Avatar

Analysing the Web Logs

Published: April 24, 2025

We've got our web servers up and running, and they are logging all the requests they process. But what can we do with them? well I intend to download them and process them off-line as part of my monitoring to make sure there isn't anything drastically wrong with my set-up.

Log Rotation

The first thing I need to sort out is the fact that left to it's own devices nginx will keep writing to the same file forever or until the drive is full.

I'll need to set up logrotate so that:-

  1. The logs don't get too big
  2. We keep 2 weeks of logs
  3. We compress the older log files to save space.

Let's create a file in /etc/logrotate.d/ called nginx-docker-sites with the following content:-

%PathTo%/sites/*/logs/*.log {
    daily
    rotate 14
    compress
    delaycompress
    missingok
    notifempty
    su %owner% %group%
    create 0640 %owner% %group%
    sharedscripts
    postrotate
        docker ps --filter "ancestor=nginx:alpine" --format '{{.Names}}' | while read container; do
            docker exec "$container" nginx -s reopen > /dev/null 2>&1 || true
        done
    endscript
}

Change out the %holding bits% with whatever is right for your set-up.

Key Desc.
%PathTo%/sites/*/logs/*.log This is what tells logrotate which files this config is for. I have used wildcards for the domain part of the path and the filename.
daily These logs need to be rotated daily, could be weekly or whatever.
rotate 14 We want to keep the past 14 logs, older logs will have a number appended to the end so you know which is oldest.
compress Old versions of log files are compressed with gzip by default.
delaycompress Postpone compression of the previous log file to the next rotation cycle.
missingok If the log file is missing, go on to the next one without issuing an error message.
notifempty Do not rotate the log if it is empty
su owner group This tells logrotate to perform operations as the owner & group
create mode owner group Immediately after rotation the log file is created.
mode is the file permissions like for chmod,
owner is the user name who will own the file
group is the group the file will belong to.

prerotate and postrotate scripts are executed for each log which is rotated and the absolute path to the log file is passed as first argument to the script. With sharedscripts specified, the scripts are only run once, no matter how many logs match the wildcarded pattern, and whole pattern is passed to them.

The lines between postrotate and endscript (both of which must appear on lines by themselves) are executed after the log file is rotated.
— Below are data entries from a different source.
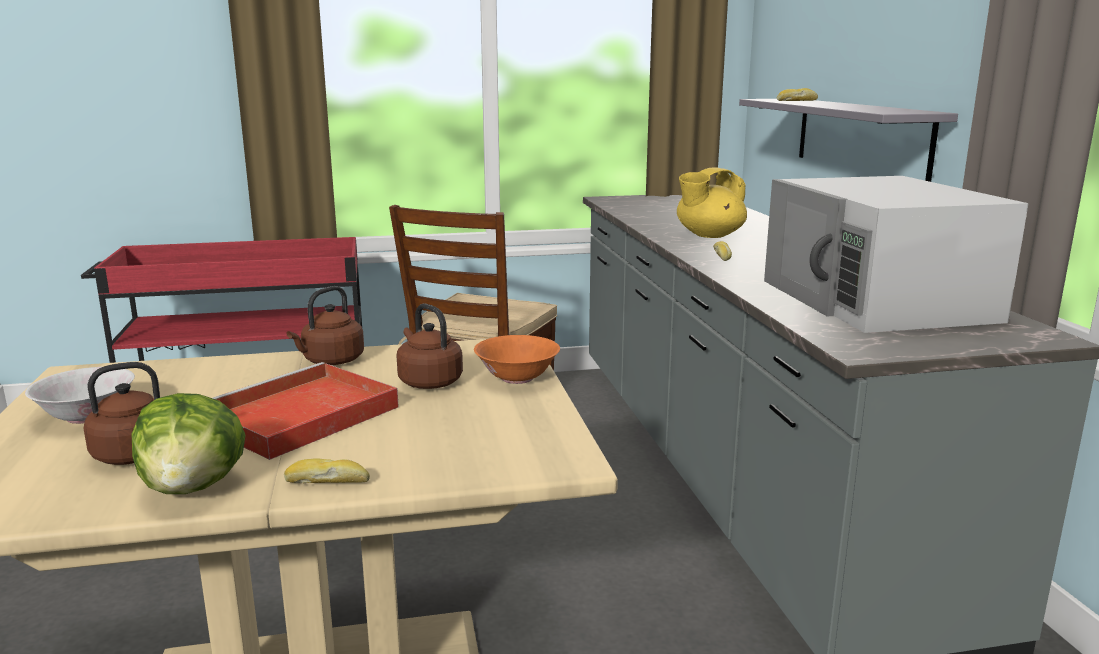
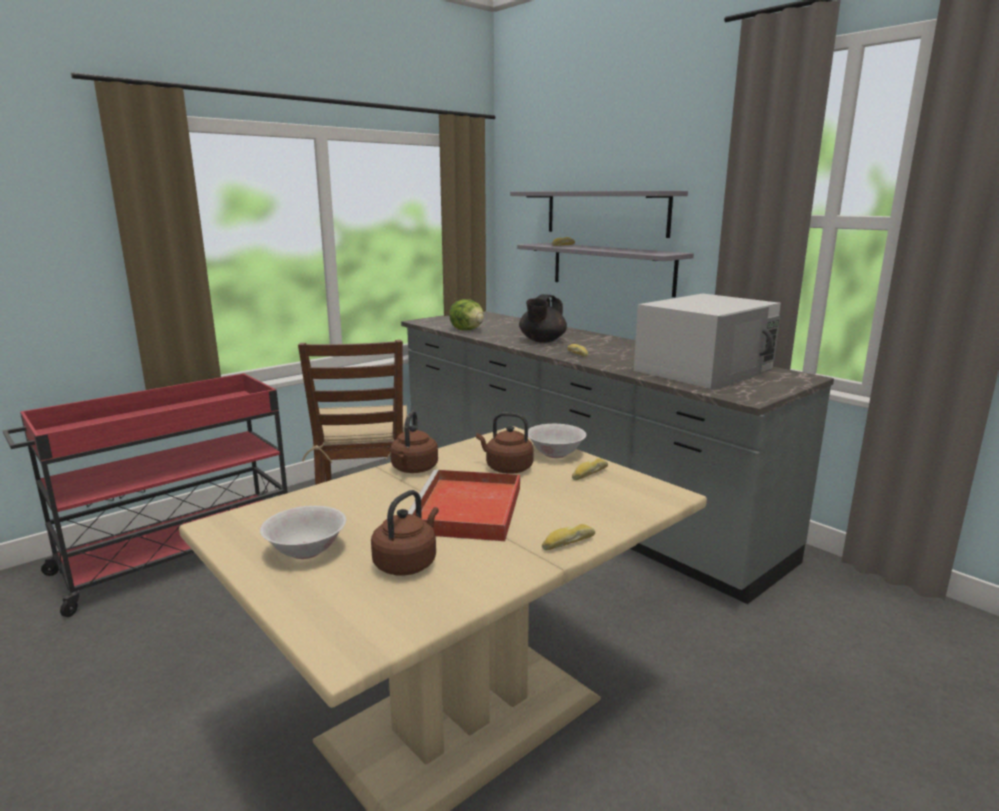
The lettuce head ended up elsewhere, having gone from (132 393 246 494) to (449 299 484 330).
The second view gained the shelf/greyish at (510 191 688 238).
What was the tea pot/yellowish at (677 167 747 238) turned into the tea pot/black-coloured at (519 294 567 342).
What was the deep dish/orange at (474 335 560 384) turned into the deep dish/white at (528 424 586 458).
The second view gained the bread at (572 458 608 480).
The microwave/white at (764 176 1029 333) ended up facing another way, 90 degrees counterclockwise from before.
The script has three parts the first:-

docker ps --filter "ancestor=nginx:alpine" --format '{{.Names}}'

Calls docker and filters for the container image used for the web servers the names a then piped into:-

while read container; do
	...
done

This while loop puts each container name into the $container variable and then:-

docker exec "$container" nginx -s reopen > /dev/null 2>&1 || true

Is called passing the container name and the command to get nginx to reopen the log files.

You can test the configuration with:-

sudo logrotate -d /etc/logrotate.d/nginx-docker-sites

To force a rotation for testing:-

sudo logrotate -f /etc/logrotate.d/nginx-docker-sites

What do we do with the logs?

Now that we've taken care of the logs we need to make sense of them. Enter GoAccess, it's normally used in an SSH shell to see real time stats of your web server but I use it to process my log files locally and produce a nice HTML report for me.

Install GoAccess

GoAccess should be available from your package manager so just apt install it:-

apt-get install goaccess

Scripted Automation

Once you've done that we'll make a script to run it against our logs. Open up the sync script we created in the last post about setting up the servers and just after the #!/bin/bash add the following functions:-

# Function to replace a string in a file
replace_in_file() {
    local file="$1"
    local search="$2"
    local replace="$3"

    # Use sed with alternative delimiter for paths/URLs
    sed -i "s|$search|$replace|g" "$file"
}

# Function to unpack the logs and build the report
Unpack_Log() {
    local domain="$1"
    echo "$domain site"
    cd "$LOCAL_SITES/$domain/logs/"
    for z in *.gz; do gzip -df "$z"; done
    rm error.*
    goaccess ./access.log* -a -d -j 4 --log-format=COMBINED --output "$LOCAL_BASE/$domain.html" # --output "$LOCAL_BASE/$domain.json"
}

Then at the end of the script we need to add a pair of calls for each Domain:-

Unpack_Log "default"
replace_in_file "$LOCAL_BASE/default.html" "<title>Server&nbsp;Statistics<\/title>" "<title>default site<\/title>"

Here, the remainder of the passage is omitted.